Please let me rephrase it. I'm actually worried about the asoc->base.sk 
part of the story and how it's fetched in sctp_wfree(). I think we can 
update that sk pointer after sock_wfree() has fetched it but not used it 
yet, possibly leading to accounting it twice, one during migration and 
one on sock_wfree.
In sock_wfree() it will update some sk stats like sk->sk_wmem_alloc, 
among others.

That is, I don't see anything that would avoid that.

>> The lockings for this on sctp_chunk would be pretty nasty, I think, and normal usage lets
>> say wouldn't be benefit from it. Considering the possible migration, as we can't trust
>> chunk->asoc right away in sctp_wfree, the lock would reside in sctp_chunk and we would
>> have to go on taking locks one by one on tx queue for the migration. Ugh ;)
>>
>
> No, the chunks manipulation is done under the socket locket so I don't think we have to
> worry about a per chunk lock.  We should be able to trust chunk->asoc pointer always
> because each chunk holds a ref on the association.   The only somewhat ugly thing
> about moving tx chunks is that you have to potentially walk a lot of lists to move
> things around.  There are all the lists in the sctp_outqueue struct, plus the
> per-transport retransmit list...

Agreed, no per-chunk lock needed, maybe just one to protect 
sctp_ep_common.sk ?

> Even though the above seems to be a PITA, my main reason for recommending this is
> that can happen in normal situations too.  Consider a very busy association that is
> transferring a lot of a data on a 1-to-many socket.  The app decides to move do a
> peel-off, and we could now be stuck not being able to peel-off for a quite a while
> if there is a hick-up in the network and we have to rtx multiple times.

Fair point.

   Marcelo

REQUIRED WORK →
a) Transcribe the SCTP thread from "Agreed, no per-chunk" up to and including "rtx multiple times.".
b) According to the SCTP thread, why should the chunk->asoc pointer always be trustworthy?
The listing is not needed.

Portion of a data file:
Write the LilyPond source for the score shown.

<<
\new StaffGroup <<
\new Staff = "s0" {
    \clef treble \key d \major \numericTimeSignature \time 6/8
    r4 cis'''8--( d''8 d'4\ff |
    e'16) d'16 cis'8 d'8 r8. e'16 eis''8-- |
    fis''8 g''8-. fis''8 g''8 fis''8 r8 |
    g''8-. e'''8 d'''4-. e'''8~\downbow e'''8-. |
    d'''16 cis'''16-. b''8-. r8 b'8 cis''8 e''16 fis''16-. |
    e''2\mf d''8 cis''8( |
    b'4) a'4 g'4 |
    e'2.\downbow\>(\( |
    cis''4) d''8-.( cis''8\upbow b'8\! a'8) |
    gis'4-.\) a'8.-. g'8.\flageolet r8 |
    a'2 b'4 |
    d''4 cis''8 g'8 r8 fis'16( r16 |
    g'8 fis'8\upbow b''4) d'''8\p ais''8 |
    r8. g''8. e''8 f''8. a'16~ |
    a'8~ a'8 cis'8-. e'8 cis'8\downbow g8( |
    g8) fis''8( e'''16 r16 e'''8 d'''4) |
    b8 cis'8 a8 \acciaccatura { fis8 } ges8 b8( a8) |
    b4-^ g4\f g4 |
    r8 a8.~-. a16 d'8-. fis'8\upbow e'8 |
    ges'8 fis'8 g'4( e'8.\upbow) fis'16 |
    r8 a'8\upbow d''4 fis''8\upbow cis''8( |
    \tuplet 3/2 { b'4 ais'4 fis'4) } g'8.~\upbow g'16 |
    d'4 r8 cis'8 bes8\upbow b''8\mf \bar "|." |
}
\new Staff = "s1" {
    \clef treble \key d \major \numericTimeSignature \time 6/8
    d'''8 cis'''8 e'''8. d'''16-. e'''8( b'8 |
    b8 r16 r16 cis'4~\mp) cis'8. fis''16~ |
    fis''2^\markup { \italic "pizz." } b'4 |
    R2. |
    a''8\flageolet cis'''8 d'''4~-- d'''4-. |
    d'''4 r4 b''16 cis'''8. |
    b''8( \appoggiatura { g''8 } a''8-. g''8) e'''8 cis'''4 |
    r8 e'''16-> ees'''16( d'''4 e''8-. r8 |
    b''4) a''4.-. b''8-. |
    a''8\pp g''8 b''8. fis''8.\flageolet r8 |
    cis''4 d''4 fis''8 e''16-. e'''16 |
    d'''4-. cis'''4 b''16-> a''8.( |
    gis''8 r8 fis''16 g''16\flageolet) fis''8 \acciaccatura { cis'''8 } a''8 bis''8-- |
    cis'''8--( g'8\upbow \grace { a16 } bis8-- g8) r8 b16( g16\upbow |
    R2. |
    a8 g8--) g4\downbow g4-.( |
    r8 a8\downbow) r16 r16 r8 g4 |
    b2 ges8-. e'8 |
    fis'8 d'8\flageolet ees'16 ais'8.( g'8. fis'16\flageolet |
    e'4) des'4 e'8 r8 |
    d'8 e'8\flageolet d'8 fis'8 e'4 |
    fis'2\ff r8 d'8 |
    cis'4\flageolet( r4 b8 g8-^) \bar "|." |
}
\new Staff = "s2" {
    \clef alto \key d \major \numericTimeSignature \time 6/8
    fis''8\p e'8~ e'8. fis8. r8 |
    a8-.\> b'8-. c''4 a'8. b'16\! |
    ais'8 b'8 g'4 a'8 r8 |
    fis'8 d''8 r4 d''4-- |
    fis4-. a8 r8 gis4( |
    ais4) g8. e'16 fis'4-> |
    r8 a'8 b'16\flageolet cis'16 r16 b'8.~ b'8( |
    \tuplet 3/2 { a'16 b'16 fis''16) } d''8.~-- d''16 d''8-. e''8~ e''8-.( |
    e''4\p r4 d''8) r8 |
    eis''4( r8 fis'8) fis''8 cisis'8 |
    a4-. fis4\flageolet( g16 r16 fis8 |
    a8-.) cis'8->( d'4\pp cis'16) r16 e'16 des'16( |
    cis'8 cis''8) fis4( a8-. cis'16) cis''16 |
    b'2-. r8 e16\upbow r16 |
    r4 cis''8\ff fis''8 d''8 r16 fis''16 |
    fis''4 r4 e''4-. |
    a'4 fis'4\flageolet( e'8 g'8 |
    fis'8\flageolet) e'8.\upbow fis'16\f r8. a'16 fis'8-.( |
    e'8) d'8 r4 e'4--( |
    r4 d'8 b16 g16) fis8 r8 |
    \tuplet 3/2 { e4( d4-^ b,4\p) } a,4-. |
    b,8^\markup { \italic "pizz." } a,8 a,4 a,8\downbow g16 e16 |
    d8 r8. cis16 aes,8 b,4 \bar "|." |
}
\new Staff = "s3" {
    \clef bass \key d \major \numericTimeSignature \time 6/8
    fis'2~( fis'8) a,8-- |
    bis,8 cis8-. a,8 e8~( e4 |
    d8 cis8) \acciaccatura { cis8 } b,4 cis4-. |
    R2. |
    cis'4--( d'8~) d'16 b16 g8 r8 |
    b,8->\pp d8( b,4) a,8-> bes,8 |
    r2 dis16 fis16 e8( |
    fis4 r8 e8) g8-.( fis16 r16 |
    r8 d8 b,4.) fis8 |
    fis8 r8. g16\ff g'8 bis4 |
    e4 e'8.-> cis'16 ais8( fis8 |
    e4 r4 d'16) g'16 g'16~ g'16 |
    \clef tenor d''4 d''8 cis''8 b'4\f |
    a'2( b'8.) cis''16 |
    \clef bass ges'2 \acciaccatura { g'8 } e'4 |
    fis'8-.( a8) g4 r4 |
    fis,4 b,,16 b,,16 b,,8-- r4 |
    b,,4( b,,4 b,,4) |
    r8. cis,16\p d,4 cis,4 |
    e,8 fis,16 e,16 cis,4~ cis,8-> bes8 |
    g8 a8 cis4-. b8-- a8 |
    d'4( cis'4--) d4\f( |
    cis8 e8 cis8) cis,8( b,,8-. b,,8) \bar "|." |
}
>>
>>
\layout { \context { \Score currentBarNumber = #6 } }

SOLUTIONS TO THE TASKS →
a)
Agreed, no per-chunk lock needed, maybe just one to protect 
sctp_ep_common.sk ?

> Even though the above seems to be a PITA, my main reason for recommending this is
> that can happen in normal situations too.  Consider a very busy association that is
> transferring a lot of a data on a 1-to-many socket.  The app decides to move do a
> peel-off, and we could now be stuck not being able to peel-off for a quite a while
> if there is a hick-up in the network and we have to rtx multiple times.

b) Each chunk holds a ref on the association.